By adjusting our service startup procedure to better ensure the process is ready to handle queries before it enters service, the query delays surrounding deploys appear to have been reduced to be below baseline noise. Though the excessive delays were a recent symptom, there had been minor query delays (small enough to remain within our SLO budget) showing up during every deploy for a long time. The recent failures pushed us to take action and resolve this long-standing SLO burn.
Posted May 11, 2023 - 11:23 PDT
While we don’t have a definitive answer explaining this incident yet, we have multiple threads to pull on. Additional changes are queuing up to improve the capacity of the system. Since the system is stable, we are pausing status updates for the time being.
We are leaving this incident open and will provide further updates tomorrow as we resume operational work on this issue.
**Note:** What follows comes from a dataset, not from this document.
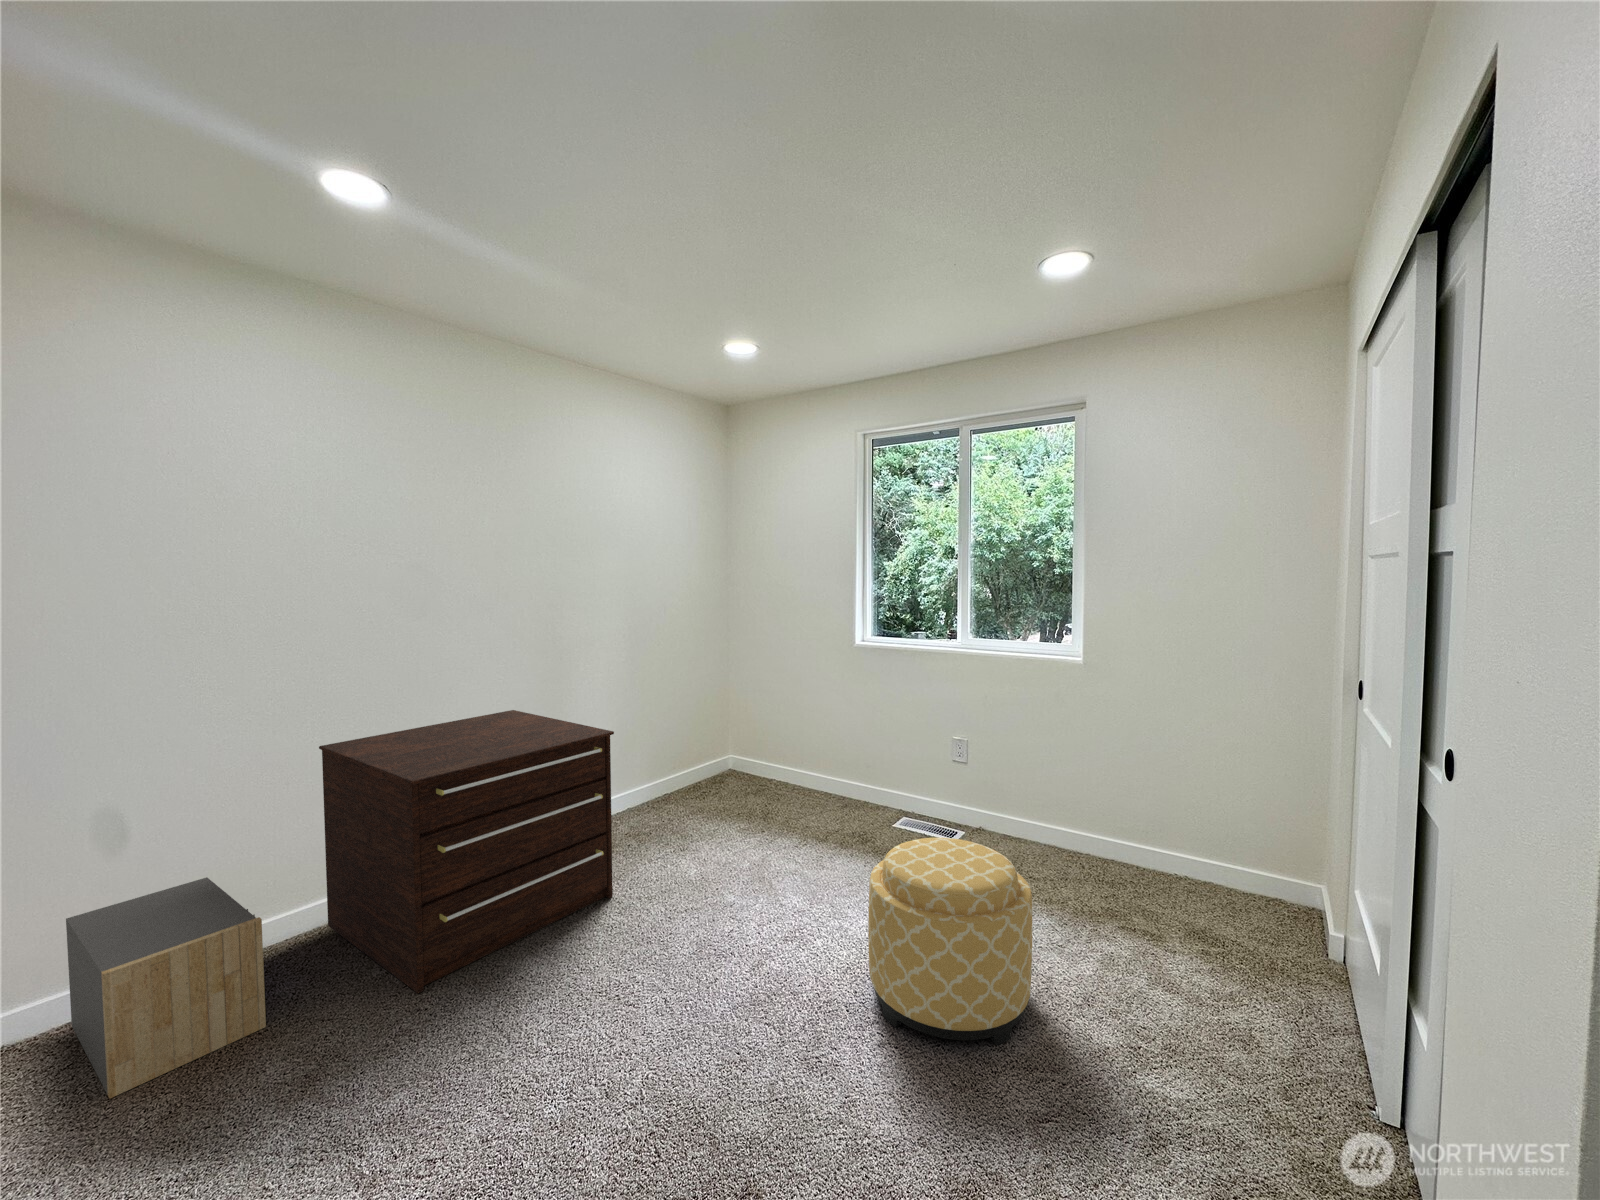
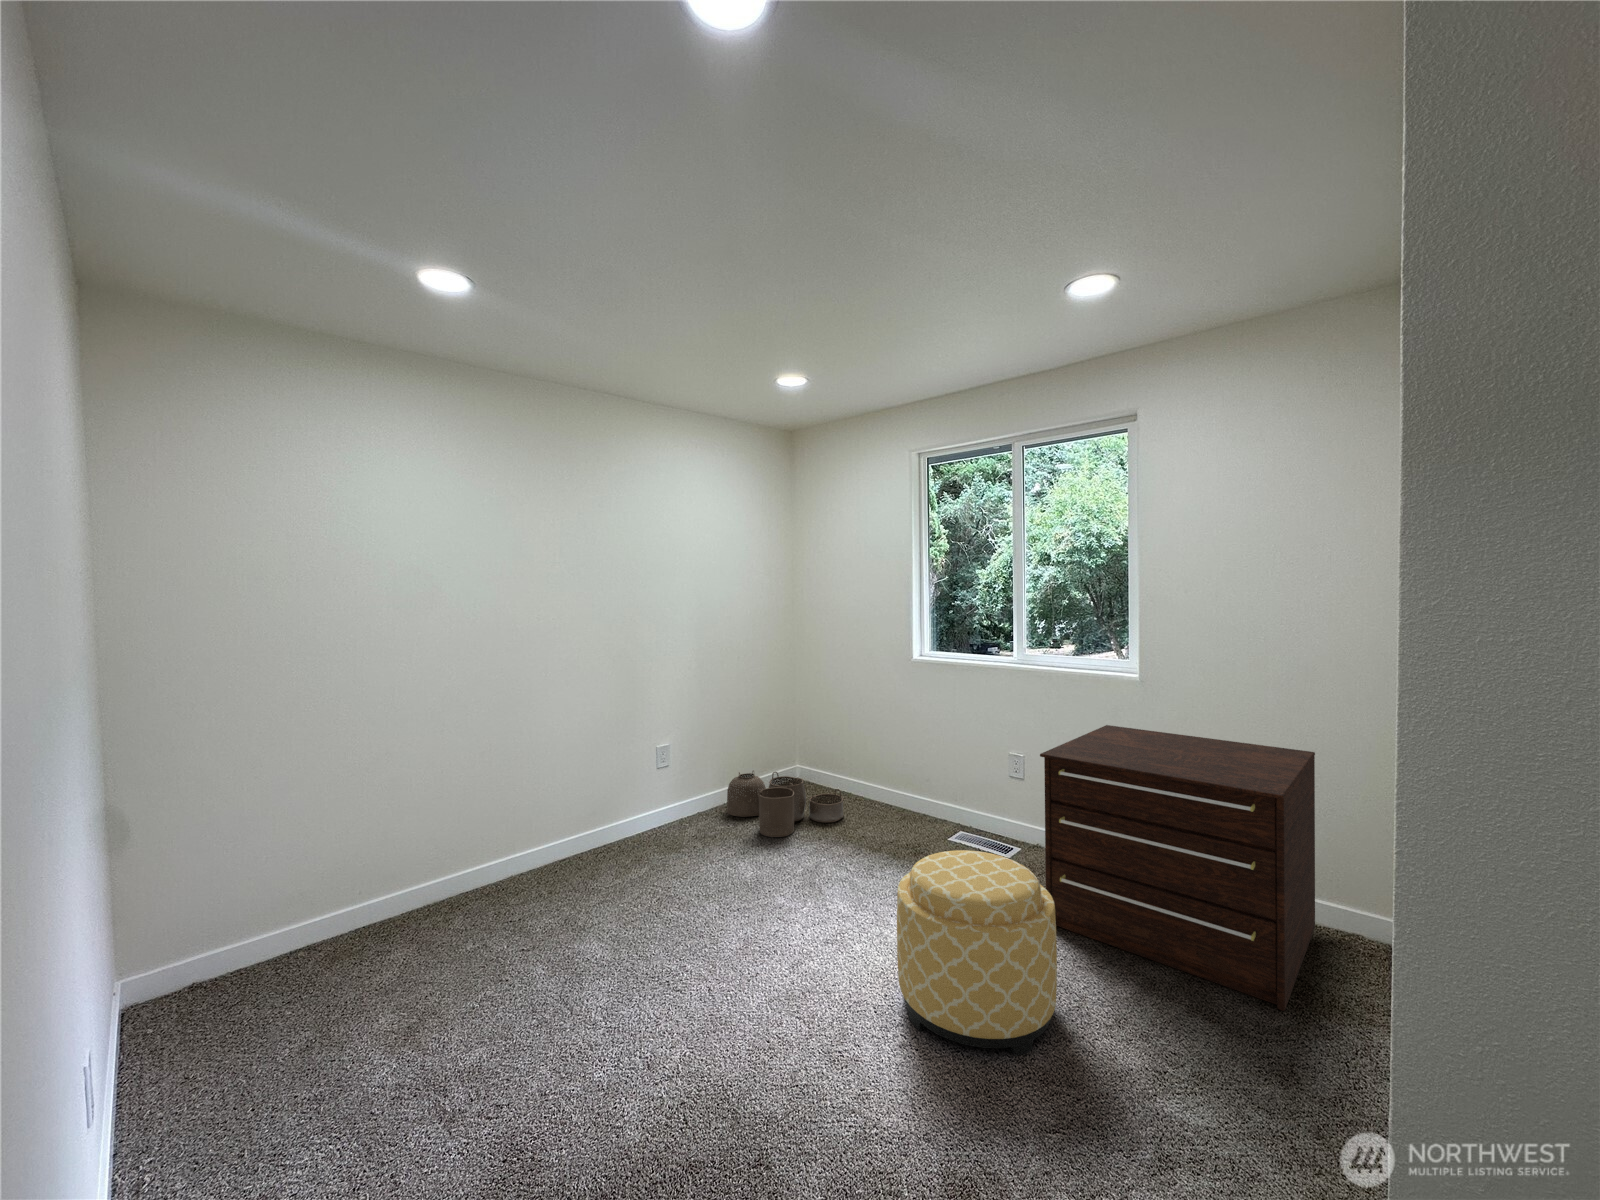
dresser: present [319,710,614,993] -> present [1040,725,1315,1011]
woven basket: none [654,759,782,830] -> present [726,771,844,837]
nightstand: present [66,877,266,1098] -> none [242,856,384,1031]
Posted May 09, 2023 - 14:01 PDT
We have recently been actively re-balancing the capacity of our query engine cluster. Doing so came in with degradation of performance during our deployment windows, which translate themselves into slower queries (regular queries, as well as those from boards and through the API), a small number of partially delayed SLO notifications and a small number of missed triggers (~3%) today. We have stabilized the cluster for now and we are actively seeking ways of managing further capacity changes with fewer customer-facing impacts.
Posted May 09, 2023 - 11:41 PDT
This incident affected: ui.honeycomb.io - US1 Querying and ui.honeycomb.io - US1 Trigger & SLO Alerting.